ボットの署名は、WAF プラットフォームによって管理され、動的に更新されます。 さまざまな種類のボットに対してブロック、許可、ログ、またはリダイレクトを実行するカスタム アクションを設定できます。

Screenshot that shows a bot protection rule set.

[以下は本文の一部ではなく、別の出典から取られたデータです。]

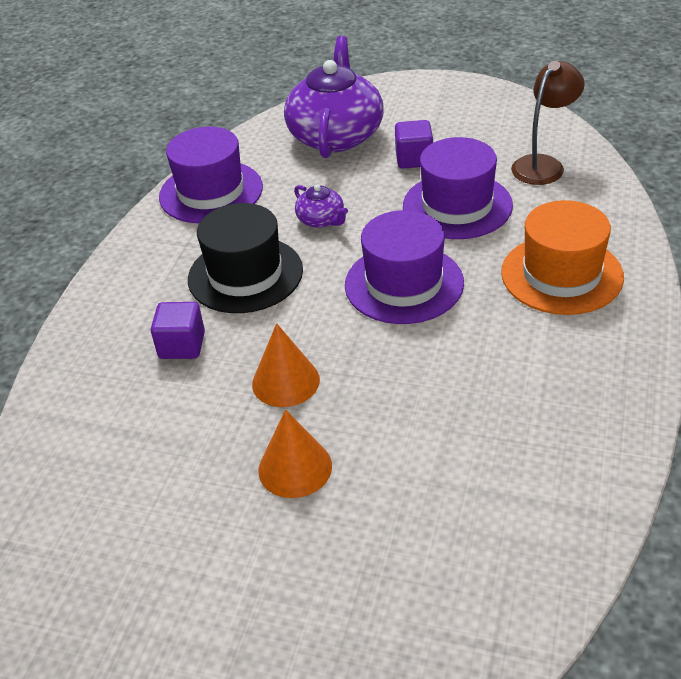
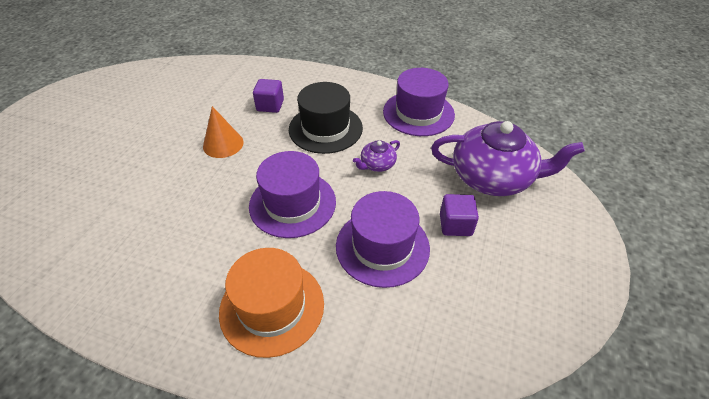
camera: 90 degrees right, 5 degrees up
(295, 468) = (157, 146): orange cone -> none
(543, 164) = (442, 326): brown lamp -> none

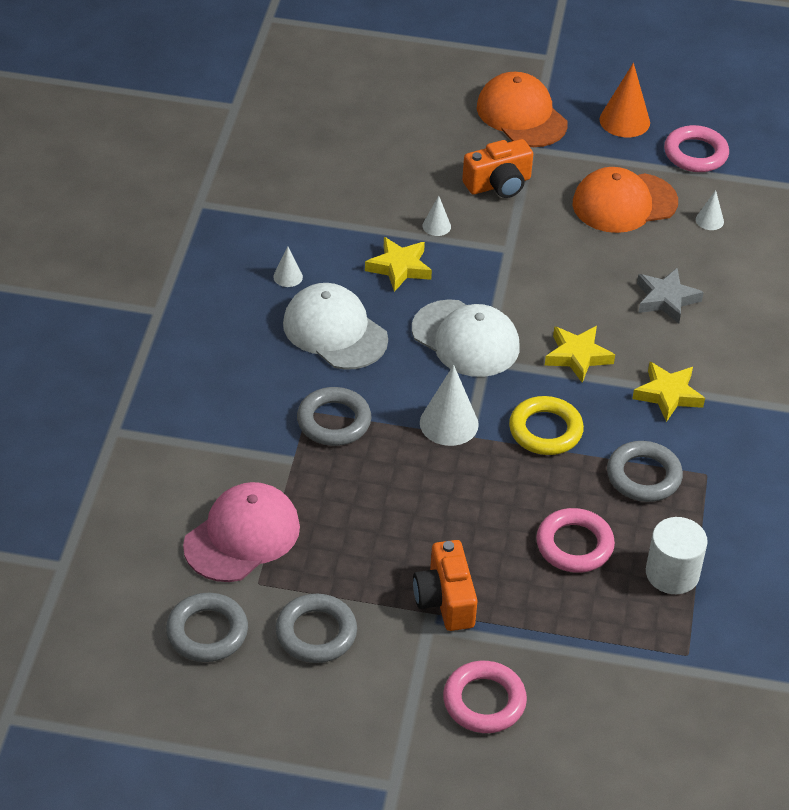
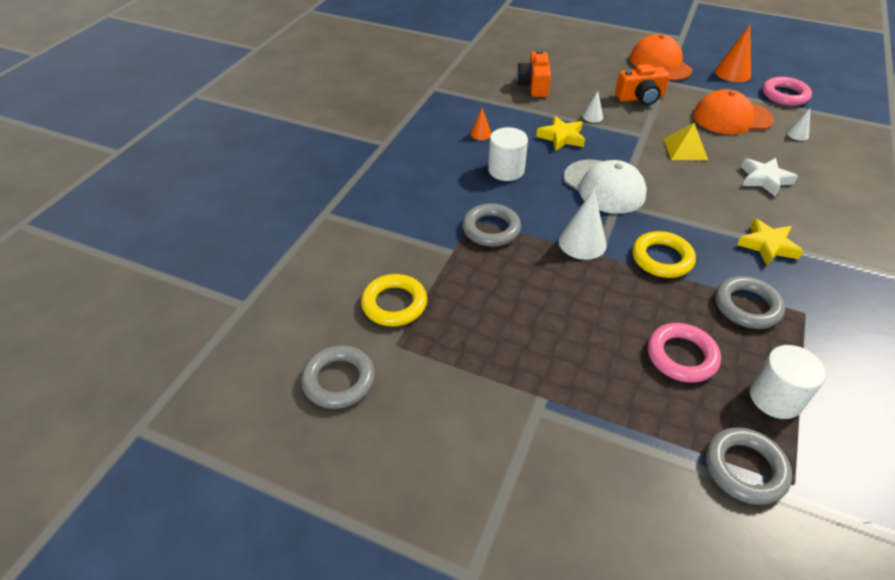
camera: 15 degrees right, 0 degrees up
(242, 536) = (394, 304): pink cap -> yellow ring
(288, 276) = (481, 134): white cone -> orange cone
(316, 633) = (433, 398): grey ring -> grey ring (744, 468)
(335, 331) = (506, 170): white cap -> white cylinder
(445, 600) = (556, 387): orange camera -> orange camera (534, 86)
(484, 701) = (579, 497): pink ring -> none
(564, 265) = (685, 149): none -> yellow pyramid
(577, 356) = (692, 209): yellow star -> none
(666, 299) = (764, 179): grey star -> white star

ボット保護が有効になっている場合は、ボット規則に一致する着信要求がログに記録されます。 WAF ログにはストレージ アカウント、イベント ハブ、またはログ分析からアクセスできます。 WAF が要求をログ記録する方法の詳細については、「Azure Web アプリケーション ファイアウォールの監視とログ記録」を参照してください。

構成

どの WAF ポリシーも、Azure portal、REST API、Azure Resource Manager テンプレート、Azure PowerShell を使用して構成およびデプロイできます。 Firewall Manager 統合を使用して、Azure WAF ポリシーを大規模に構成、管理することもできます。 詳細については、Azure Firewall Manager を使用して WAF ポリシーを管理する方法に関するページを参照してください。

監視

Azure Front Door での WAF の監視は、Azure Monitor と統合されており、アラートを追跡し、トラフィックの傾向を簡単に監視できます。 詳細については、「Azure Web Application Firewall の監視とログ記録」を参照してください。